Excerpted passage:

+-------+

Tuesday, December 10, 2013

Smartphones - cutting the tumor from dekstop gaming?

The living death of MMOs, though the particulars vary, has featured as a core constant the downward slide into what I and many other angry nerds have for years called slot-machine gameplay. With Lineage, Diablo 2, Everquest and especially WoW, companies marketed the most simplistic endorphin boost through operant conditioning: loot drops. Simplistic, mindless actions, repeated endlessly, become addictive through the random pay-off of an apparent increase in wealth or social status. The shiny sword acquired by hitting goblin #462 over the head with a magic sword is addictive for the same reasons as the clink of coins in a Las Vegas slot machine after 462 pulls of the lever.

Recently, it was suggested to me that games made for mobile devices, in their accessibility and mind-numbingly addictive simplicity, their sheer limbic pay-off per joule of cerebral investment, represent the death of games. I offer a dissenting scenario. Computer games have, for one thing, always coexisted with their prettier but more simplistic console counterparts, the bimbos of electronic gaming. Most of us grew up with plenty of opportunities to jump through hoops as Sonic the hedgehog, yet at some point some of us decided we'd rather, say, amass a few tank battalions in Command and Conquer. Even from the depths of our own beloved desktop computers beckon the likes of Solitaire or Minesweeper and yet we still sought more. Computer games have as a rule simply addressed a marginally more ambitious demographic.

The internet changed all that. Most online games have been best played on desktop computers, as a rule. The internet has been, until only the most recent couple of years, a predominantly "desktop" feature - despite growing numbers of WiFi hotspots. A side-effect relevant to this discussion was the conflation of online games with purely social online activity. The draw of the internet itself brought the mass market in, and the mass market demanded that gameplay be simplified to their hoop-jumping, slot-jockey tastes. Single-player games were in turn tainted by association, through "competitive" multiplayer gimmick runoff like achievements or static levelling. The crux of the matter, however, is still the multiplayer market. As long as the mass-market infection continues, it will easily drown out the feeble cries of us few nerds who pine for the days when we'd lock ourselves in dark rooms to slay goblins for the joy of goblin-slaying and not to fill a goblin-slaying quota for a Steam achievement.

+-------+

Your instructions: Copy out the full blog post on smartphones and desktop gaming, word for word. Rely only on the blog post above.

Given data:
+-------+

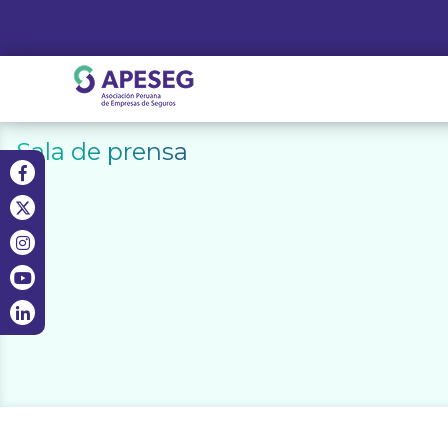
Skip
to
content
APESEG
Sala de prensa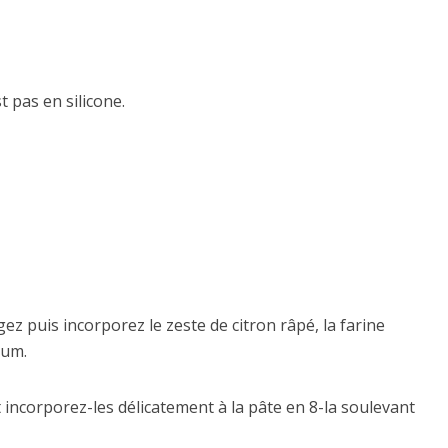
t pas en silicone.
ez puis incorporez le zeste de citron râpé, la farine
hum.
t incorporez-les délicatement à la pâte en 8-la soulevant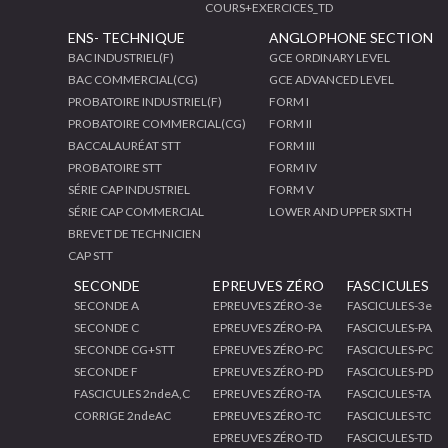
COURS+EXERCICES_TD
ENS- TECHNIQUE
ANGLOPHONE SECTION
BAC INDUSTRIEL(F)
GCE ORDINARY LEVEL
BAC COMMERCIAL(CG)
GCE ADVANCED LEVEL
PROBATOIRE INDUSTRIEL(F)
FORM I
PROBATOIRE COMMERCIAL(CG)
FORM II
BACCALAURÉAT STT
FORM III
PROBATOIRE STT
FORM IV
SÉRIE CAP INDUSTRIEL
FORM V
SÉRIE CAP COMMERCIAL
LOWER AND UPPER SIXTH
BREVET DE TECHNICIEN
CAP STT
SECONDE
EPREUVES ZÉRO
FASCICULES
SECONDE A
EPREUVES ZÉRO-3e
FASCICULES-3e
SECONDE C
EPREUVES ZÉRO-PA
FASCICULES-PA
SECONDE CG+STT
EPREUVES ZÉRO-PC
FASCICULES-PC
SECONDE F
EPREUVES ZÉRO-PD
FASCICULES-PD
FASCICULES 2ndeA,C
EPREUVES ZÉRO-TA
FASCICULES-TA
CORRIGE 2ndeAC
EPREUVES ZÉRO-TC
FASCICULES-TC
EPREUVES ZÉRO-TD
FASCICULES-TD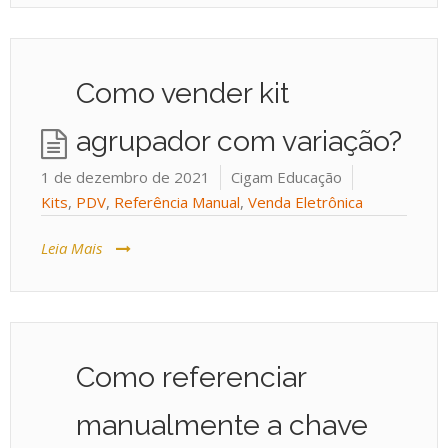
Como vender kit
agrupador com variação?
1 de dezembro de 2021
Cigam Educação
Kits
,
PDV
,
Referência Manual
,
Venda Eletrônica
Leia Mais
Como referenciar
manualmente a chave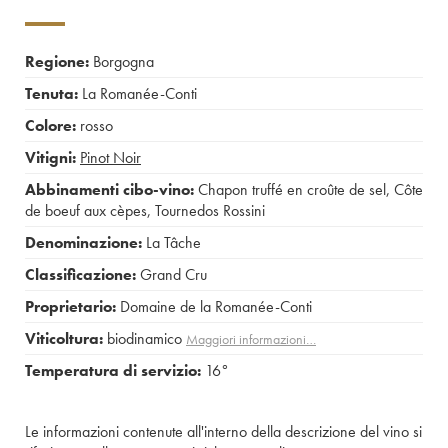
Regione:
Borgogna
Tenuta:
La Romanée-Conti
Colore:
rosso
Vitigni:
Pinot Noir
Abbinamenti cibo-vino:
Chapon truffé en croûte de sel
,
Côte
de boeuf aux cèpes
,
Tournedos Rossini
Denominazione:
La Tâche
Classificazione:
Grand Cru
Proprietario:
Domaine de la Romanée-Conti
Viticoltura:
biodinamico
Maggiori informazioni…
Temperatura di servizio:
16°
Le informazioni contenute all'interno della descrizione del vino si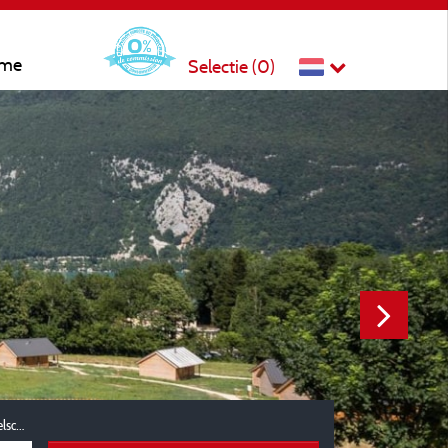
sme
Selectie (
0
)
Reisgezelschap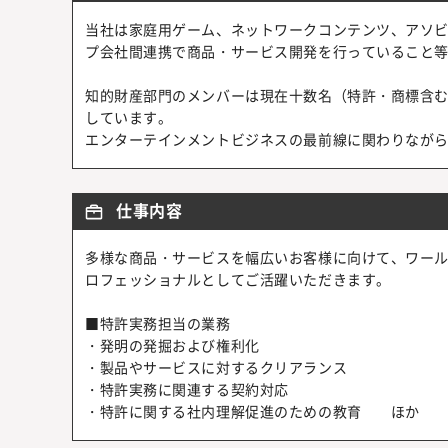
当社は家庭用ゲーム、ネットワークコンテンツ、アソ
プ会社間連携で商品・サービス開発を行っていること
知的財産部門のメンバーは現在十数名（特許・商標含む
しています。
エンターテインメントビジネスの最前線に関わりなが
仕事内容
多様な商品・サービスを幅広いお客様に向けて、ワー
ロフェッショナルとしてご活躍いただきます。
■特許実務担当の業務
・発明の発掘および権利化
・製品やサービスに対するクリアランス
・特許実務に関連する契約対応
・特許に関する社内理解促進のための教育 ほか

+-------+

Reply:
Tuesday, December 10, 2013

Smartphones - cutting the tumor from dekstop gaming?

The living death of MMOs, though the particulars vary, has featured as a core constant the downward slide into what I and many other angry nerds have for years called slot-machine gameplay. With Lineage, Diablo 2, Everquest and especially WoW, companies marketed the most simplistic endorphin boost through operant conditioning: loot drops. Simplistic, mindless actions, repeated endlessly, become addictive through the random pay-off of an apparent increase in wealth or social status. The shiny sword acquired by hitting goblin #462 over the head with a magic sword is addictive for the same reasons as the clink of coins in a Las Vegas slot machine after 462 pulls of the lever.

Recently, it was suggested to me that games made for mobile devices, in their accessibility and mind-numbingly addictive simplicity, their sheer limbic pay-off per joule of cerebral investment, represent the death of games. I offer a dissenting scenario. Computer games have, for one thing, always coexisted with their prettier but more simplistic console counterparts, the bimbos of electronic gaming. Most of us grew up with plenty of opportunities to jump through hoops as Sonic the hedgehog, yet at some point some of us decided we'd rather, say, amass a few tank battalions in Command and Conquer. Even from the depths of our own beloved desktop computers beckon the likes of Solitaire or Minesweeper and yet we still sought more. Computer games have as a rule simply addressed a marginally more ambitious demographic.

The internet changed all that. Most online games have been best played on desktop computers, as a rule. The internet has been, until only the most recent couple of years, a predominantly "desktop" feature - despite growing numbers of WiFi hotspots. A side-effect relevant to this discussion was the conflation of online games with purely social online activity. The draw of the internet itself brought the mass market in, and the mass market demanded that gameplay be simplified to their hoop-jumping, slot-jockey tastes. Single-player games were in turn tainted by association, through "competitive" multiplayer gimmick runoff like achievements or static levelling. The crux of the matter, however, is still the multiplayer market. As long as the mass-market infection continues, it will easily drown out the feeble cries of us few nerds who pine for the days when we'd lock ourselves in dark rooms to slay goblins for the joy of goblin-slaying and not to fill a goblin-slaying quota for a Steam achievement.